Study description and synthesis
The study selection process, which is reported in full in the online Appendix available at http://www.thoraxjnl.com/supplemental, led to the inclusion of 63 journal articles published between 1995 and 2004.14–76 Since eight articles analysed two different commercial NAATs, a total of 71 studies were available for analysis. The commercial NAATs evaluated were: Roche Amplicor MTB (n = 25 studies), its entirely automated version, Cobas Amplicor MTB (n = 10), E-MTD (n = 14), BDProbeTecET (n = 12), and LCx (n = 10). Overall, the 63 articles examined 51 160 samples, 5729 MTB culture positive and 45 431 MTB culture negative. The median number of samples per study was 410 (interquartile range (IQR) 247–662), with a median pulmonary TB prevalence of 0.14 (IQR 0.07–0.3).
Fifty six articles analysed both sensitivity and specificity of commercial NAATs on AFB+ samples.
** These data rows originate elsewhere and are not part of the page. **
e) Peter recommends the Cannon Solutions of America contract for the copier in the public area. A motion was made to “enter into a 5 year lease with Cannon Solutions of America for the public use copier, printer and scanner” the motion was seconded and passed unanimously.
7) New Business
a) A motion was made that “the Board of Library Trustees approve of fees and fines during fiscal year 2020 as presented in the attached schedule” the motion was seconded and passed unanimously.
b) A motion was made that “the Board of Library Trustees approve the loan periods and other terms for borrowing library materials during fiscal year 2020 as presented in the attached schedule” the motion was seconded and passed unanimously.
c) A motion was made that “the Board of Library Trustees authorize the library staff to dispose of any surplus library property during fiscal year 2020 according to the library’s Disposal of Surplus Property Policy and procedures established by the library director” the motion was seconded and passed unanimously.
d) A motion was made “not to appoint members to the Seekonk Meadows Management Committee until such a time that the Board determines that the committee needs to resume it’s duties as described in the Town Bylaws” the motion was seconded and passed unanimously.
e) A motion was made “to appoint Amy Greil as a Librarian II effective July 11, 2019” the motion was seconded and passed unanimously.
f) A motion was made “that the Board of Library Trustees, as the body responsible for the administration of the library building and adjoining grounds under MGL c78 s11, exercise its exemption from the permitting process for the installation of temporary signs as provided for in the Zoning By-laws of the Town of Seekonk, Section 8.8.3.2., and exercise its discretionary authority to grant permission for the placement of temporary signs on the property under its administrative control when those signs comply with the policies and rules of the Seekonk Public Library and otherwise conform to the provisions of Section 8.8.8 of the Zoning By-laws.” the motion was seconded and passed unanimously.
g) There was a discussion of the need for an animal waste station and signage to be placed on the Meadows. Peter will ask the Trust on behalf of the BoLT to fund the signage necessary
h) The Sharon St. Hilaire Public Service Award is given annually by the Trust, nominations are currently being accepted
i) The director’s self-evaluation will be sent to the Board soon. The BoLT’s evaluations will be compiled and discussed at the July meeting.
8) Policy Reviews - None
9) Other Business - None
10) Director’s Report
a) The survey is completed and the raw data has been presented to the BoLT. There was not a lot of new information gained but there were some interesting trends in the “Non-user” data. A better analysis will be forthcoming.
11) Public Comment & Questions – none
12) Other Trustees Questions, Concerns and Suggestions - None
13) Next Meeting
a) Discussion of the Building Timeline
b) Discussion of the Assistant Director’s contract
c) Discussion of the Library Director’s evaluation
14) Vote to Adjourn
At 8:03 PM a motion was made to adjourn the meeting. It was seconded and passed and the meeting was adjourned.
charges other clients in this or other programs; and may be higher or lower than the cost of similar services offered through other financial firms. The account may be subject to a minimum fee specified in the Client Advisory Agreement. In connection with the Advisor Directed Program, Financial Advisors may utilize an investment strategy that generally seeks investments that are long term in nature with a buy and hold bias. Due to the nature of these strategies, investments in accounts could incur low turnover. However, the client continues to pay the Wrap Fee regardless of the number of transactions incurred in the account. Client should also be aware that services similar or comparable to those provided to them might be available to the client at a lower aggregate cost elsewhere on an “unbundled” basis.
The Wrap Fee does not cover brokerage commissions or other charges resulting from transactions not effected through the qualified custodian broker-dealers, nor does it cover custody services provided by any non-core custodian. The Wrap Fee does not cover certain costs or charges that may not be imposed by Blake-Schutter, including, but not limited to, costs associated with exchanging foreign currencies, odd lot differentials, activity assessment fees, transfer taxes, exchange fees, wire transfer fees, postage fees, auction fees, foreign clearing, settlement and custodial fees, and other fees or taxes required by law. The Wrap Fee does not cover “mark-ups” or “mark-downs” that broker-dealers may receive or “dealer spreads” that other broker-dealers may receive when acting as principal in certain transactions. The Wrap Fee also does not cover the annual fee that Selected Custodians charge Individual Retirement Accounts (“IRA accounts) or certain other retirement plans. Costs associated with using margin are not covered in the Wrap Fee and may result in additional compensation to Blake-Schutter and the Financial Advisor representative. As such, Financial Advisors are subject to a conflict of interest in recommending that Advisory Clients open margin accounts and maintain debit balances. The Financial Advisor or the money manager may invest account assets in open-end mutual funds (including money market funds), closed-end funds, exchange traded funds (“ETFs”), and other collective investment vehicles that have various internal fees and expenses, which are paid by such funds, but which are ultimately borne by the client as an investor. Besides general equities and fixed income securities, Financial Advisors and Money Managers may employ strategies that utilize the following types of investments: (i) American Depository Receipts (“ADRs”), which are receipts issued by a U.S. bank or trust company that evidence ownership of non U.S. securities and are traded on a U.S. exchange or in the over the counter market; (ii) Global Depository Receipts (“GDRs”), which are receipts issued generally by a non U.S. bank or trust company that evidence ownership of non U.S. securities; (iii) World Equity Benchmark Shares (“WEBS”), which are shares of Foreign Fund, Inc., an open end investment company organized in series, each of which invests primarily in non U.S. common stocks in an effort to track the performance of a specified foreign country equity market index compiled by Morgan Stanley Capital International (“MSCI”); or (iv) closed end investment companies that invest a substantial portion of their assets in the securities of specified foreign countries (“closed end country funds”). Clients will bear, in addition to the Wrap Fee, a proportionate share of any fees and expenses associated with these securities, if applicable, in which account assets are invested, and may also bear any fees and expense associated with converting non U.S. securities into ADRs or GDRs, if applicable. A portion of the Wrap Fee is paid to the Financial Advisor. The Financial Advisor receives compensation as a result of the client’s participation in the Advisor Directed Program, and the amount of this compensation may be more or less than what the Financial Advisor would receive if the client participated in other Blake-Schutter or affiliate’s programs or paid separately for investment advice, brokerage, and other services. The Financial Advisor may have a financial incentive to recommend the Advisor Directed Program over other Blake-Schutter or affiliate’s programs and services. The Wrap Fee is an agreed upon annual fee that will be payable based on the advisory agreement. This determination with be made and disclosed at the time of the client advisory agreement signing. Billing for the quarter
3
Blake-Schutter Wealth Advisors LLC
They included 3848 MTB culture positive and 1535 MTB culture negative samples, with a median pulmonary TB prevalence of 0.77 (IQR 0.6–0.86). Five articles reviewed two commercial NAATs each, so 61 studies were available for analysis. As shown in fig 1A, sensitivity values were homogeneously higher (0.96, 95% CI 0.956 to 0.968) while specificity was lower and extremely variable (0.85, 95% CI 0.84 to 0.87).
The 60 articles examining the sensitivity and specificity of commercial NAATs on AFB− samples included 1704 MTB culture positive and 43 852 MTB culture negative samples (median pulmonary TB prevalence 0.042, IQR 0.02–0.1). Eight articles reviewed two commercial NAATs each, bringing the total number of studies up to 68. Inspection of the forest plot in fig 1B indicates a high specificity but a clear heterogeneity in sensitivity values. Pooled sensitivity and specificity were 0.66 (95% CI 0.63 to 0.68) and 0.98 (95% CI 0.978 to 0.981), respectively. Pooled values of DOR, sensitivity, and specificity for each test type as well as their respective nucleic acid amplification techniques are reported in table 1.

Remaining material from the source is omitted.